Museum in Alberta, Canada

St. Albert Grain Elevator Park is an open-air museum which features two historic grain elevators and a reconstructed railway station.

The two elevators are a 1906 Brackman-Ker Milling Company Elevator and a 1929 Alberta Wheat Pool Elevator, both which were designated as Provincial Historic Resources in January 2007. The park also features the St. Albert Railway Station and Visitor Centre, a replica of the former 1909 St. Albert Canadian Northern Railway railway station, built in 2005.

The museum is operated by the Arts & Heritage Foundation of St. Albert. Guided tours of the Grain Elevators and Railway Station are available from May to September.

== Restoration ==

St. Albert's 1906 and 1929 Albert Wheat Pool Elevators were constructed in the golden age of Canada's grain trade.

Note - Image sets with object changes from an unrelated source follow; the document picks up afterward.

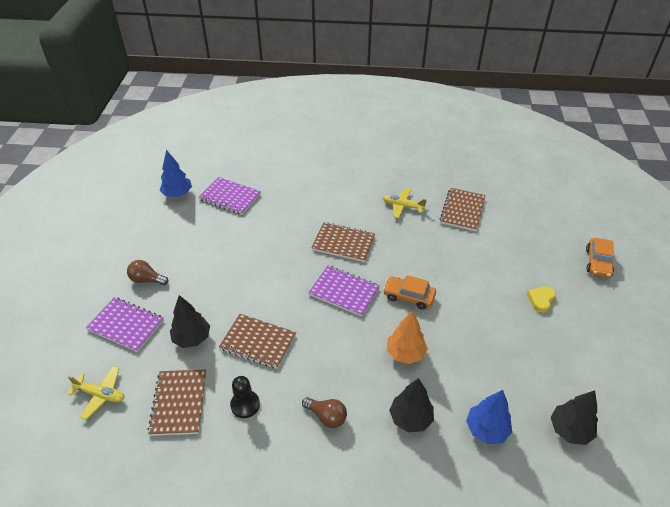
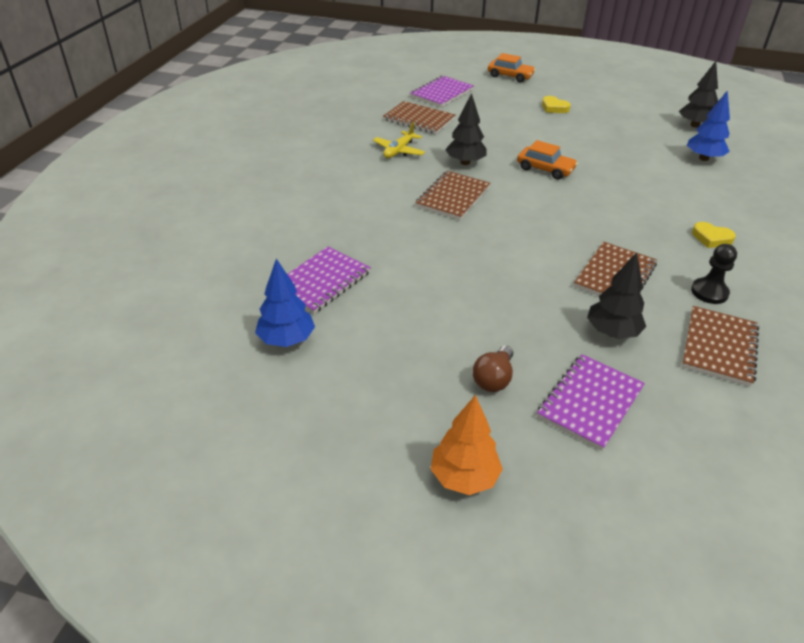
camera: 80 degrees left, 5 degrees down
yellow plane [67,366,124,420] -> none
brown notebook [148,370,206,436] -> brown notebook turned 75 degrees counterclockwise [682,306,759,387]
brown light bulb [302,397,347,428] -> yellow heart [692,222,736,248]
purple notebook [308,266,380,316] -> purple notebook moved to [410,76,474,107]
orange car [383,275,436,310] -> orange car turned 90 degrees counterclockwise [517,140,578,180]
orange tree [387,311,428,364] -> orange tree moved to [431,395,503,495]
black tree [389,378,434,433] -> black tree moved to [445,93,487,165]

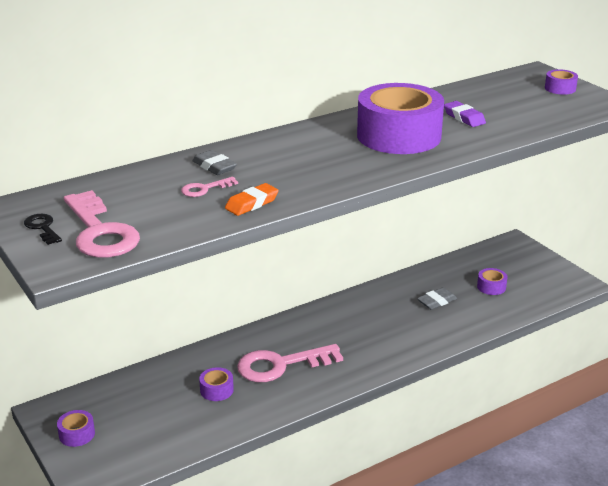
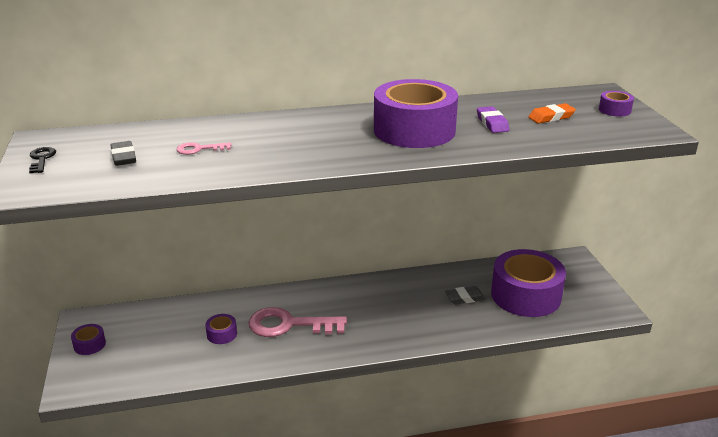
camera: 20 degrees right, 0 degrees up
pink key [64,190,140,258] -> none
grey eraser [192,150,237,175] -> grey eraser moved to [111,141,136,166]
orange eraser [225,183,279,216] -> orange eraser moved to [528,103,576,124]
purple tape [477,268,507,295] -> purple tape [491,249,566,317], size x2.47

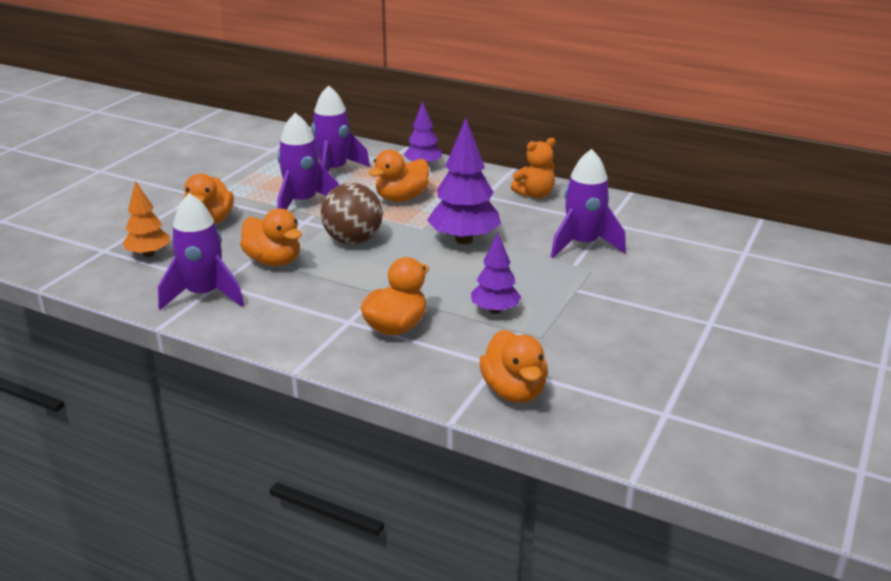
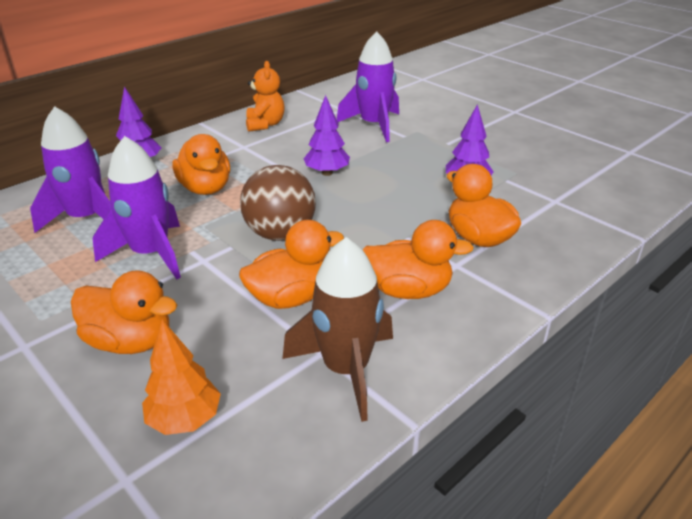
camera: 70 degrees left, 5 degrees up
purple rocket [158,193,244,310] -> brown rocket [283,237,393,422]
purple tree [427,118,501,244] -> purple tree [303,95,350,176], size x0.61
orange duck [479,330,548,403] -> orange duck moved to [363,220,474,299]

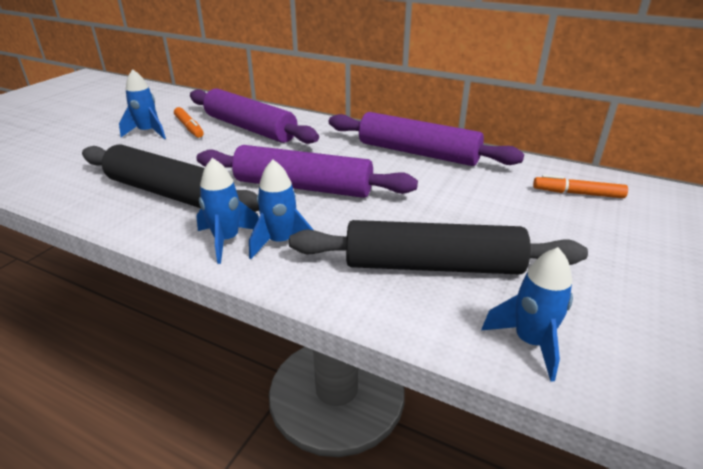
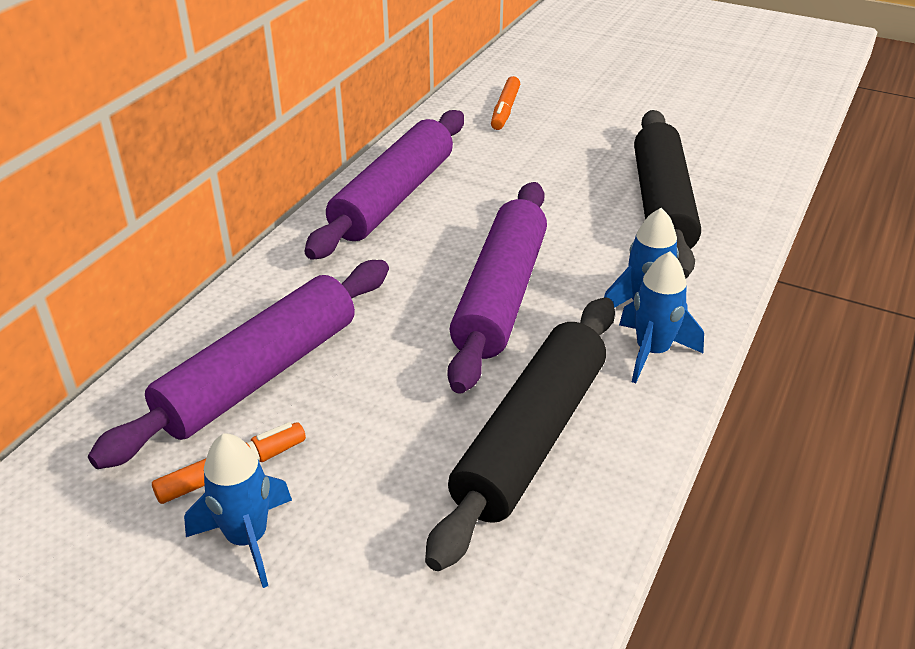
camera: 90 degrees left, 5 degrees up
blue rocket [482,247,573,382] -> none

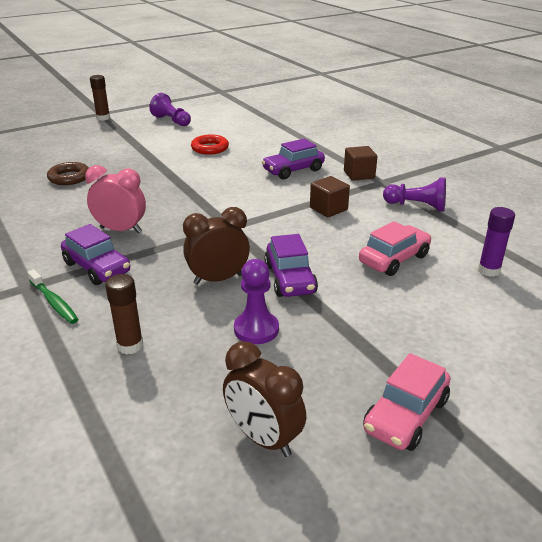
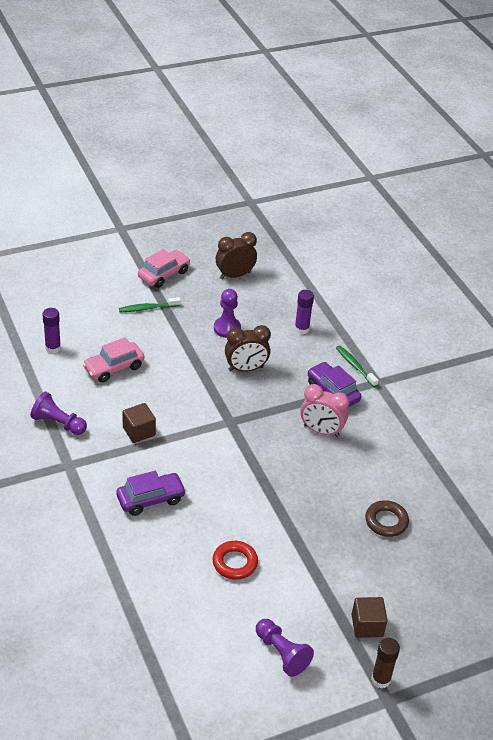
camera: 175 degrees left, 10 degrees up
brown glue stick [105,274,143,354] -> purple glue stick [295,290,314,334]
brown clock [223,341,306,457] -> brown clock turned 75 degrees counterclockwise [216,232,257,279]
purple car [264,234,318,297] -> none
brown cube [344,146,377,181] -> brown cube moved to [351,597,388,638]
none -> green toothbrush [119,297,181,312]

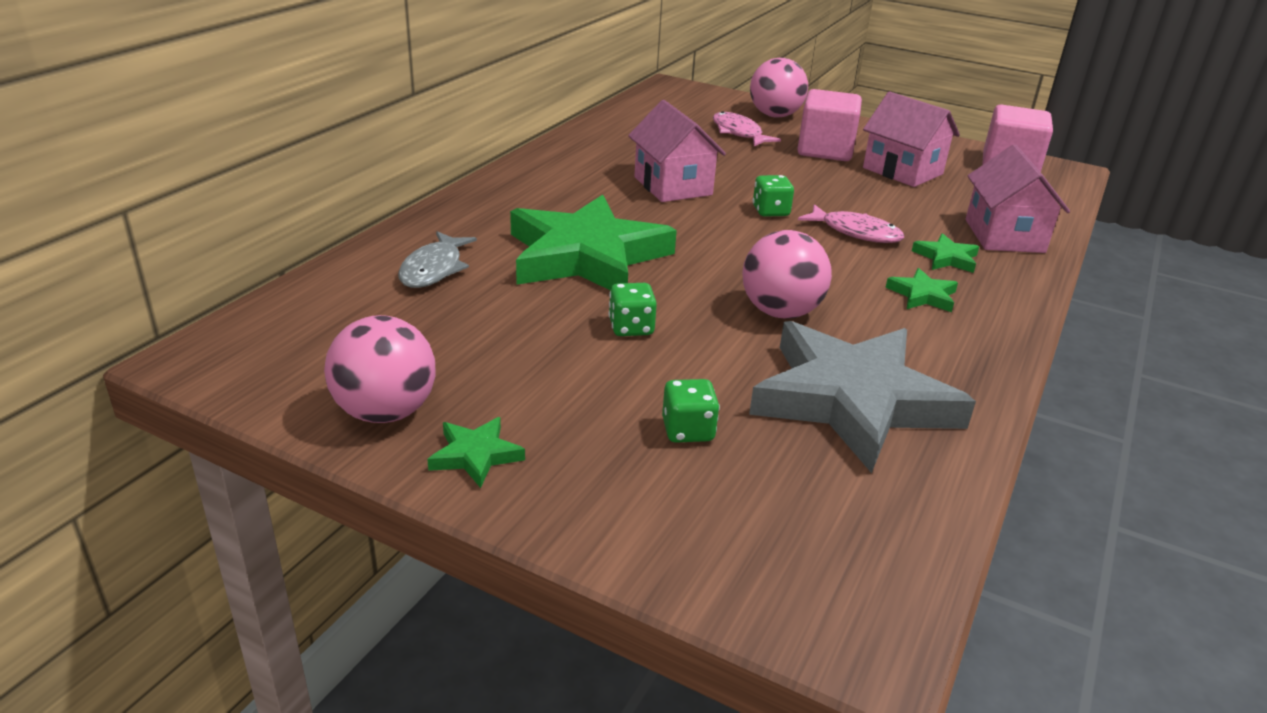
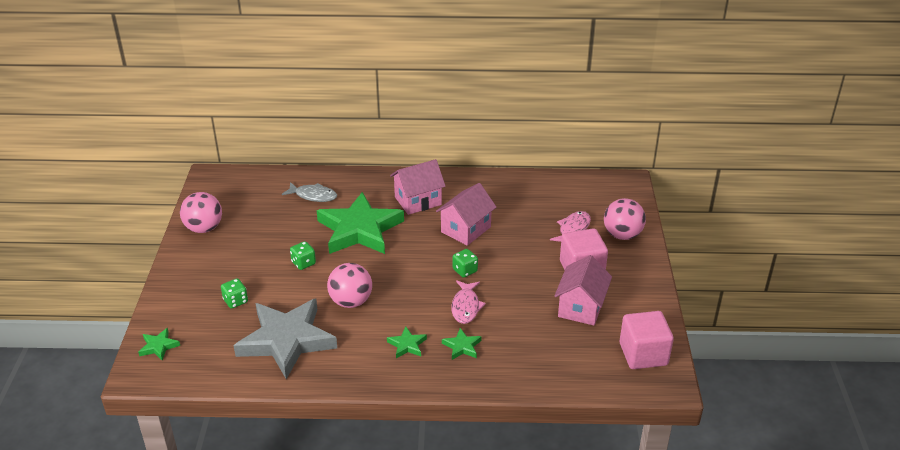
camera: 65 degrees right, 5 degrees up
grey fish [398,231,477,288] -> grey fish turned 150 degrees counterclockwise [282,182,337,202]
green star [427,417,525,488] -> green star moved to [138,328,180,361]
pink house [966,144,1070,253] -> pink house moved to [390,159,446,215]

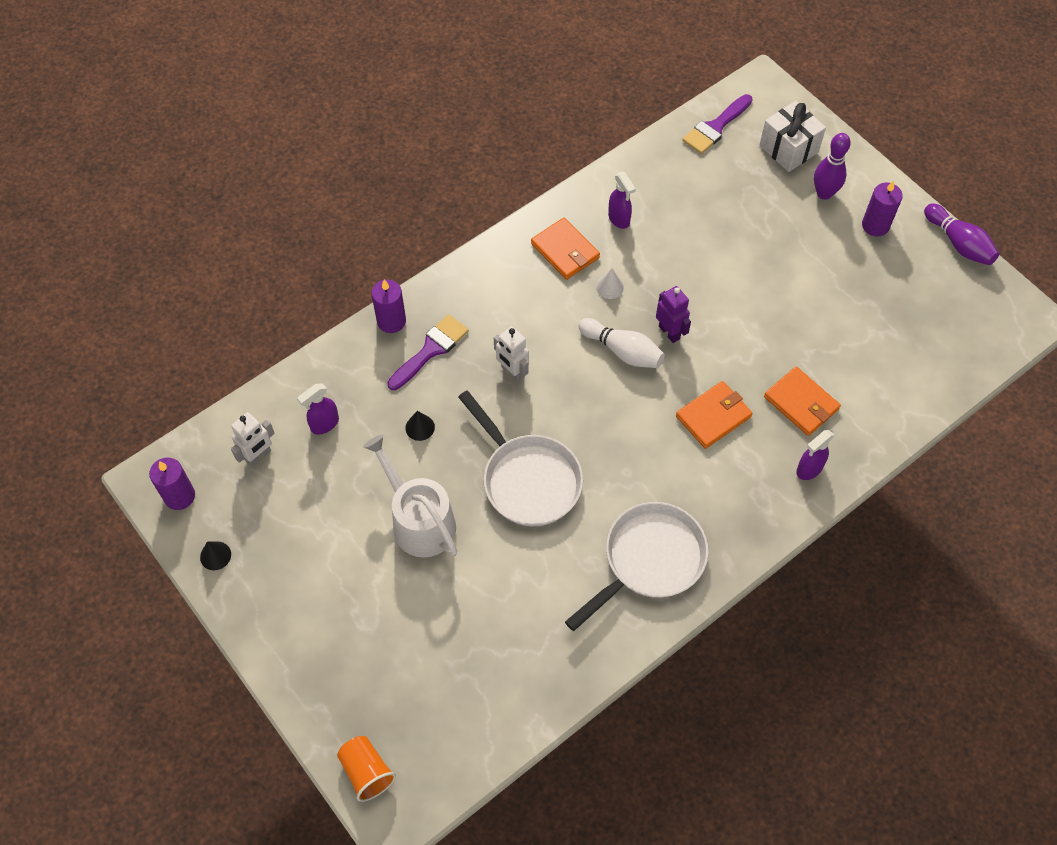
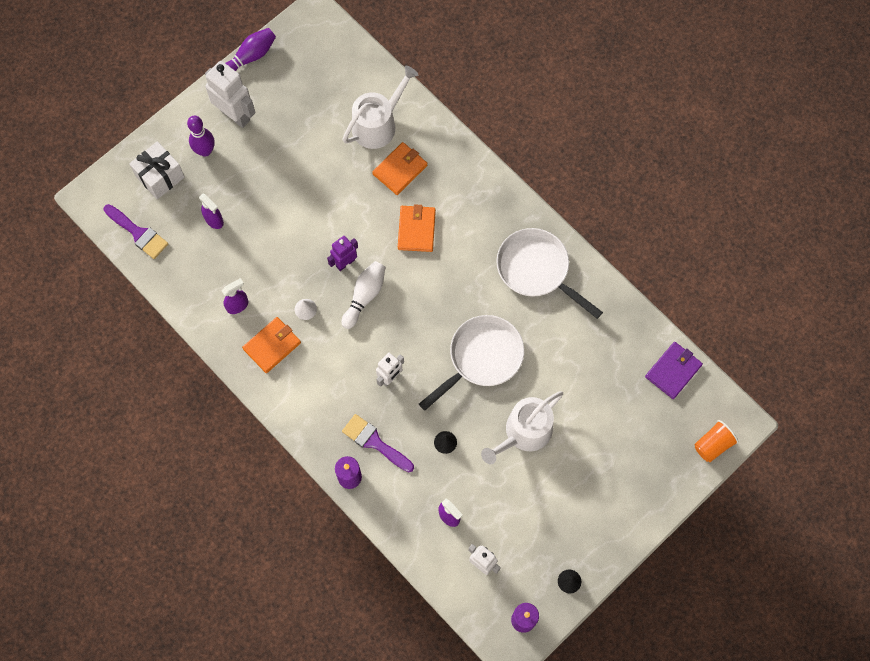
camera: 95 degrees left, 10 degrees up
orange wallet [676,381,753,449] -> orange wallet turned 45 degrees clockwise [398,204,436,252]
purple spray bottle [796,430,835,480] -> purple spray bottle moved to [199,193,224,229]
purple candle [862,180,903,236] -> white robot [205,61,255,128]
none -> white watering can [343,66,418,149]
none -> purple wallet [645,342,703,399]

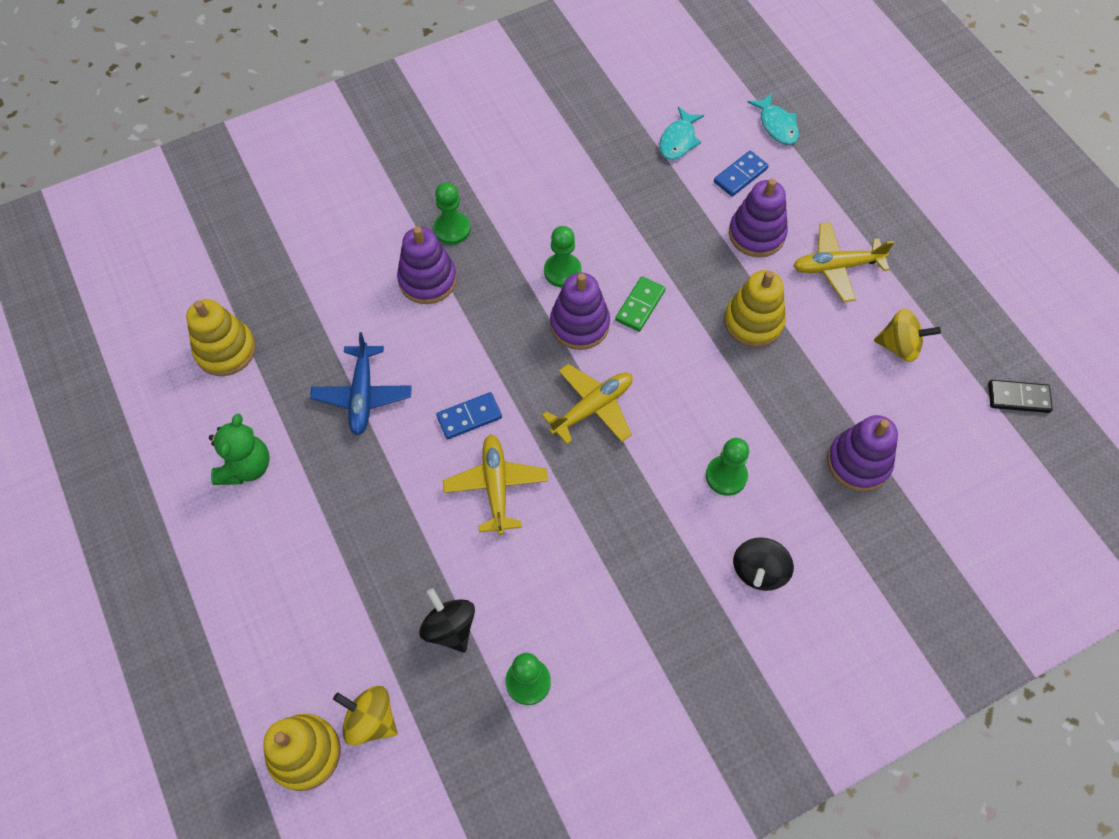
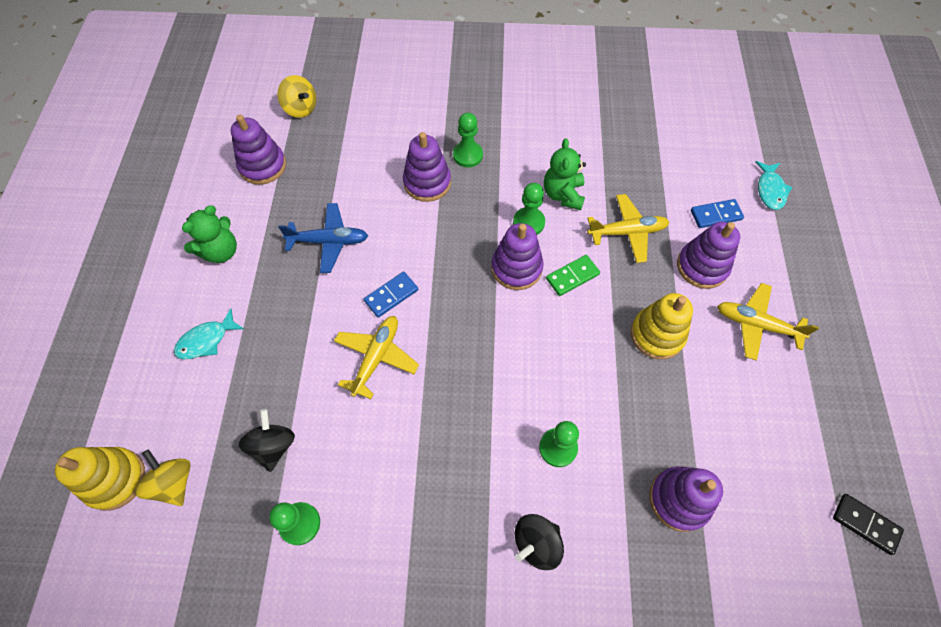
camera: 30 degrees right, 0 degrees up
yellow stacking toy [186,299,256,376] -> purple stacking toy [231,115,286,185]
blue plane [310,332,412,435] -> blue plane turned 120 degrees counterclockwise [278,203,368,273]
blue domino [436,392,502,439] -> blue domino turned 45 degrees counterclockwise [364,272,418,318]
yellow plane [542,364,633,444] -> yellow plane moved to [587,194,669,263]
turquoise fish [659,107,704,160] -> turquoise fish moved to [174,308,244,359]
yellow spinning top [874,309,941,362] -> yellow spinning top moved to [277,75,316,118]
none -> green teddy bear [544,138,586,210]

The grain elevators reopened to the public in 2011 after a year-long restoration. The restoration project included repairs and stabilization of the foundations, roofs re-shingled, metal cladding secured and repainted, rotten timbers replaced and windows restored. Work continued into 2011 on the 1929 elevator, which had considerable more rot then the 1906 elevator, included residing and repainting the elevators with the Alberta Wheat Pool colour and logo. Throughout the project, the City of St. Albert, Arts and Heritage, HIP architects and Delnor Construction worked closely with the Provincial Heritage Advisor to ensure all restoration work complied with the Standards and Guidelines for the Preservation of Historic Places in Canada.